- Born: 1972 (age 53–54) Glasgow
- Education: Madras College
- Alma mater: University of Glasgow Manchester University Royal College of Art
- Occupations: Magazine editor, journalist, curator
- Title: Editor-in-chief, The Gentlewoman
- Awards: 2016 BSME Editor of the Year award for Women’s Brand

= Penny Martin =

British editor and writer (born 1972)

Penny Martin is an editor, writer, and curator. As of 2009 she is the editor-in-chief of the women’s magazine The Gentlewoman.

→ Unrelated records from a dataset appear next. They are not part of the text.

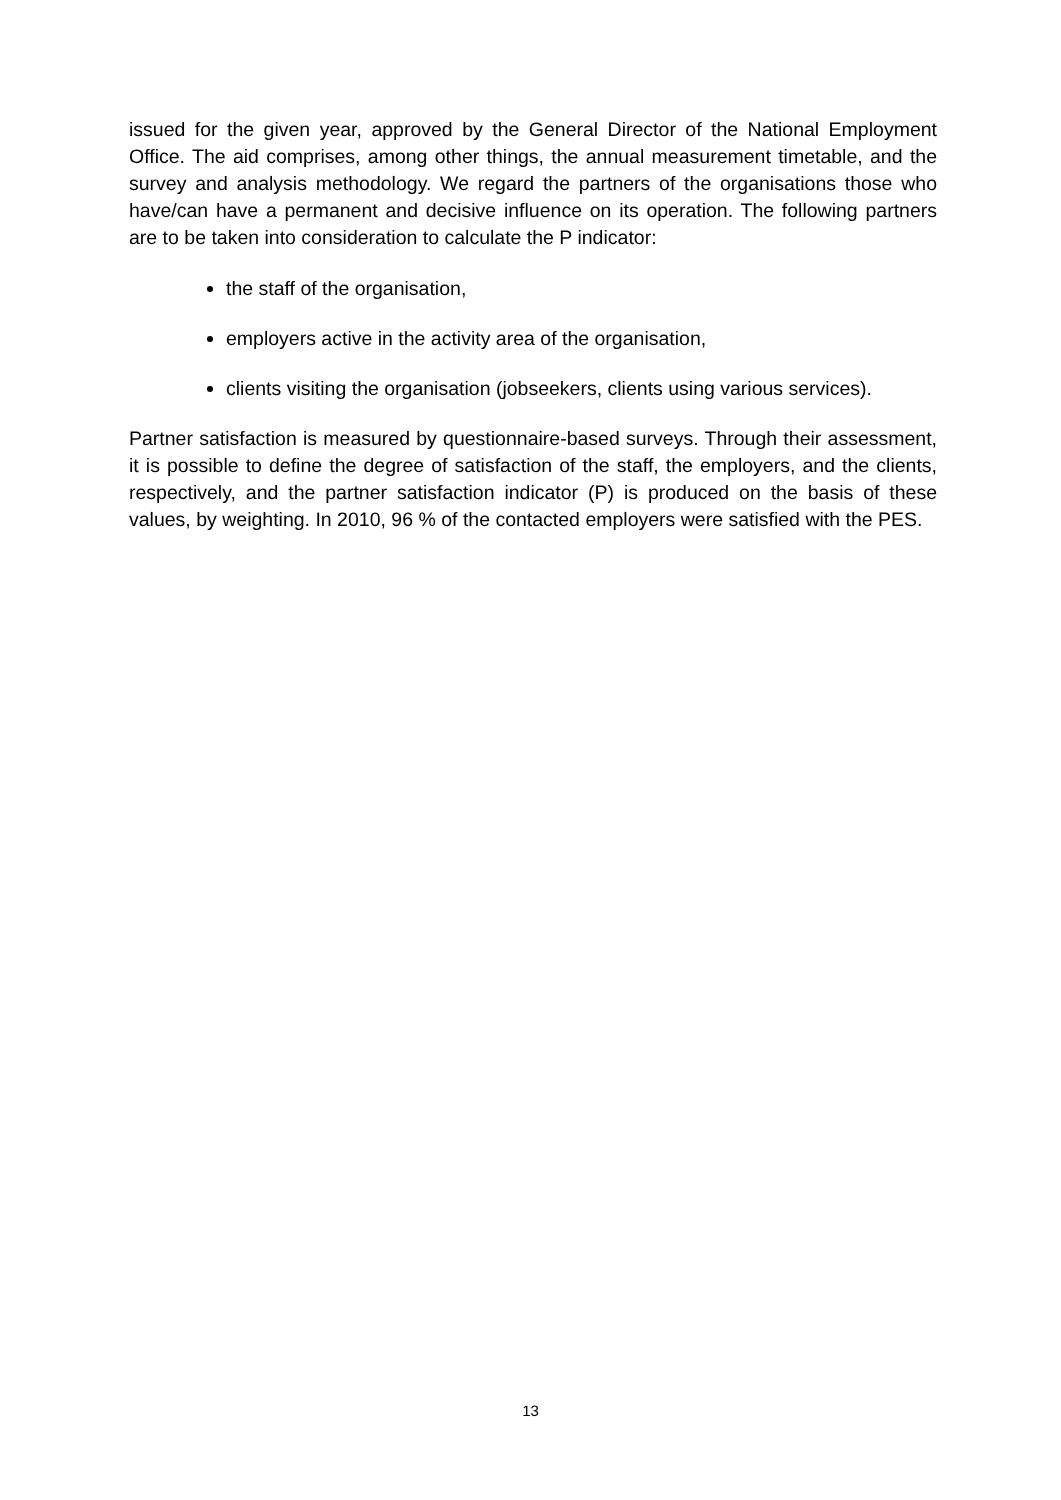issued for the given year, approved by the General Director of the National Employment Office. The aid comprises, among other things, the annual measurement timetable, and the survey and analysis methodology. We regard the partners of the organisations those who have/can have a permanent and decisive influence on its operation. The following partners are to be taken into consideration to calculate the P indicator:
the staff of the organisation,
employers active in the activity area of the organisation,
clients visiting the organisation (jobseekers, clients using various services).
Partner satisfaction is measured by questionnaire-based surveys. Through their assessment, it is possible to define the degree of satisfaction of the staff, the employers, and the clients, respectively, and the partner satisfaction indicator (P) is produced on the basis of these values, by weighting. In 2010, 96 % of the contacted employers were satisfied with the PES.
13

==Early life and education==
Penny Martin grew up in St Andrews and was educated at Madras College. Her interest in art was cultivated by her mother and stepfather who worked as an art teacher and a history teacher and theatre critic respectively. Martin graduated from University of Glasgow with a degree in art history in addition to completing a course in museum studies at Manchester University. She pursued doctoral studies at the Royal College of Art.

==Career==
Prior to her work in fashion, Martin worked part-time at the Fawcett Library. She also worked as a curator of photographs in the collections of The National Museum of Photography, Film & Television. Her media career started in 2001 after Nick Knight invited her to work as editor of SHOWstudio.com. Over seven years there, she commissioned and executed interactive, motion and live fashion projects for the Internet. Martin collaborated with many figures in fashion and design, including Alexander McQueen, Peter Saville, Kate Moss, Hussein Chalayan and the estate of Erwin Blumenfeld. In 2008, Martin returned to academia as the Chair of Fashion Media at London College of Fashion, University of the Arts London. She curated two exhibitions there during 2009, at The Photographers’ Gallery and at Somerset House. She is a member of the development committee of Studio Voltaire and a trustee of the National Trust for Scotland.

===The Gentlewoman===
When Jop van Bennekom and Gert Jonkers, the Dutch founder-owners of men’s magazines BUTT and Fantastic Man, wanted to establish a women's magazine, they invited Martin to join them. The Gentlewoman launched in 2010. "With a publication that's produced by as few people as ours," she explained about The Gentlewoman, "you can take a lot of risks, so of course it's going to be about your personal tastes." Martin is also a regular contributor to Fantastic Man and The Happy Reader.

===Awards===
In 2016, Martin received the British Society of Magazine Editors Editor of the Year award in the Women’s Brand – Monthly or Less Frequent category.